**EXERCISE DIRECTIONS:**
Exactly repeat all the records below, omitting the images they hold.

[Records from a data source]

--------------------------------

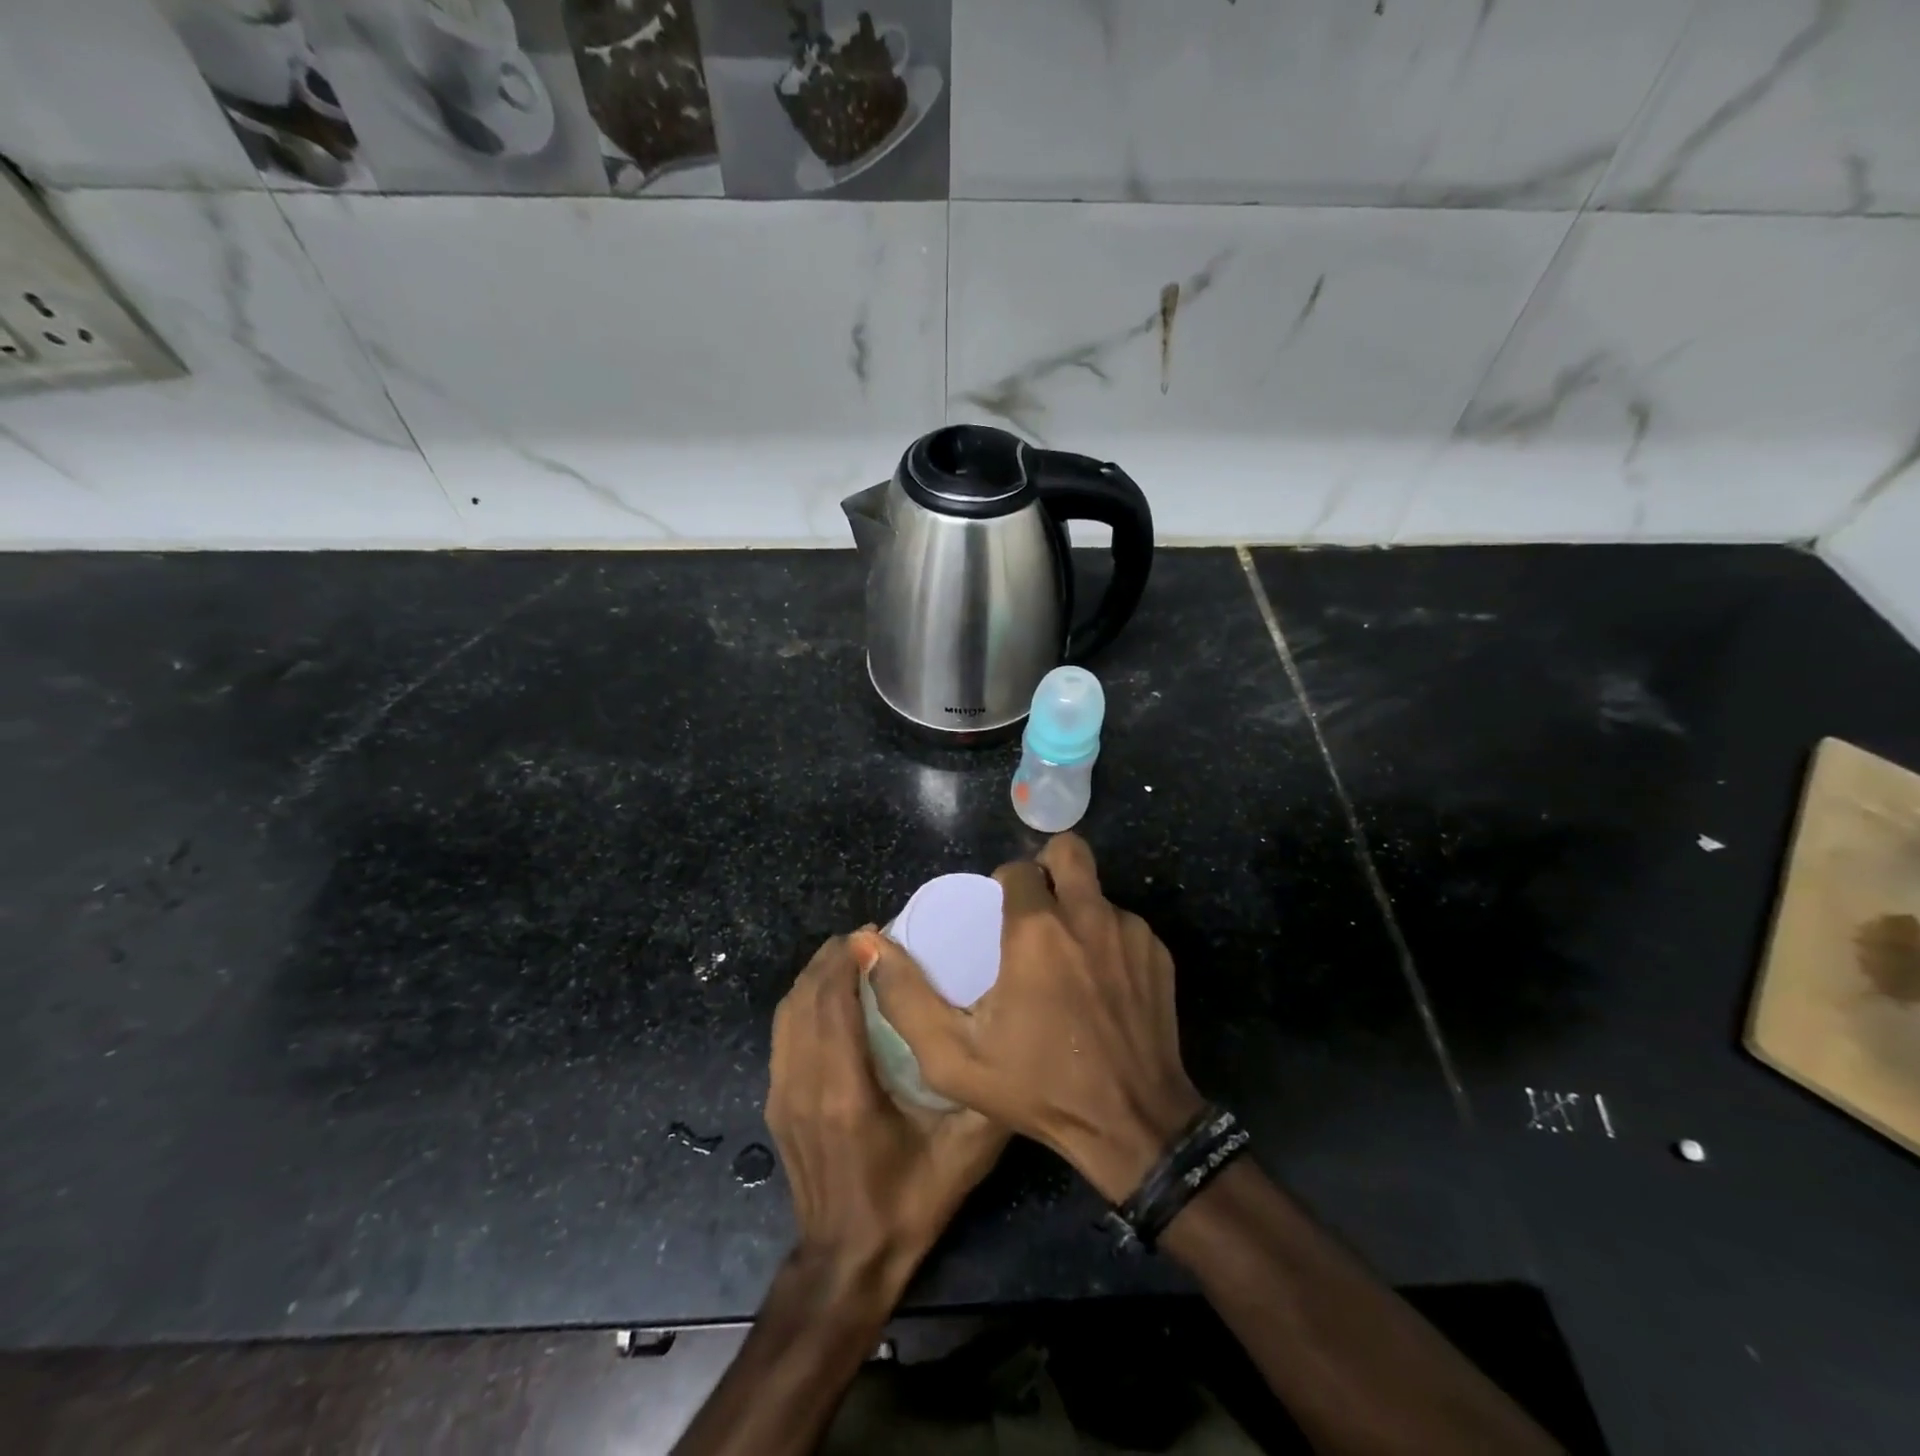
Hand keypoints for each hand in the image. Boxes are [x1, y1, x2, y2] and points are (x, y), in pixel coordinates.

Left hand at [766, 932, 1009, 1293]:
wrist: (846, 1262)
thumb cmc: (908, 1203)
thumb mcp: (963, 1154)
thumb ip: (988, 1097)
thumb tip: (1009, 1040)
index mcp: (846, 1093)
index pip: (834, 1003)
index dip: (849, 959)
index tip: (876, 931)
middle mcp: (805, 1084)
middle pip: (806, 997)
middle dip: (833, 957)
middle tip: (869, 936)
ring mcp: (782, 1094)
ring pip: (788, 1011)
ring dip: (814, 975)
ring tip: (849, 956)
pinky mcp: (775, 1102)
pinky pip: (782, 1033)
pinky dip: (802, 1000)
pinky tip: (829, 994)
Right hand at [867, 833, 1201, 1202]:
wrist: (1132, 1124)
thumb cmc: (1037, 1088)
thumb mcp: (952, 1056)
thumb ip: (904, 996)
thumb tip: (868, 942)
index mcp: (1037, 930)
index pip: (1018, 868)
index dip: (1005, 884)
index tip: (999, 918)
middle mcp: (1088, 916)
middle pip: (1069, 850)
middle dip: (1050, 867)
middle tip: (1036, 907)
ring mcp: (1130, 932)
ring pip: (1097, 892)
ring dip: (1078, 910)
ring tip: (1067, 959)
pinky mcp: (1159, 953)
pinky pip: (1124, 924)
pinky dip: (1107, 940)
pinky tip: (1101, 984)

--------------------------------

**TASK ANSWER:**
Hand keypoints for each hand in the image. Boxes are [x1, y1, x2, y2] and points are (x, y), in pixel coordinates.

Left hand at [766, 932, 1009, 1293]:
wrist: (846, 1262)
thumb cmc: (908, 1203)
thumb mcp: (963, 1154)
thumb ip: (988, 1097)
thumb tip: (1009, 1040)
index mcp: (846, 1093)
index pip: (834, 1003)
index dip: (849, 959)
index tip: (876, 931)
middle mcp: (805, 1084)
middle pip: (806, 997)
middle dip: (833, 957)
middle tip: (869, 936)
ring mcp: (782, 1094)
ring pip: (788, 1011)
ring dip: (814, 975)
ring tip: (849, 956)
pinky mcp: (775, 1102)
pinky pip: (782, 1033)
pinky dip: (802, 1000)
pinky tip: (829, 994)
Right hand at [867, 833, 1201, 1202]:
wrist: (1132, 1124)
thumb cmc: (1037, 1088)
thumb mcp: (952, 1056)
thumb ip: (904, 996)
thumb tip: (868, 942)
index mcp: (1037, 930)
index pip: (1018, 868)
index dip: (1005, 884)
index tip: (999, 918)
middle mcp: (1088, 916)
middle pip: (1069, 850)
middle dip: (1050, 867)
middle tip: (1036, 907)
ring mcp: (1130, 932)
ring pip: (1097, 892)
ring dip: (1078, 910)
ring tip: (1067, 959)
pinky mcp: (1159, 953)
pinky pip: (1124, 924)
pinky dip: (1107, 940)
pinky tip: (1101, 984)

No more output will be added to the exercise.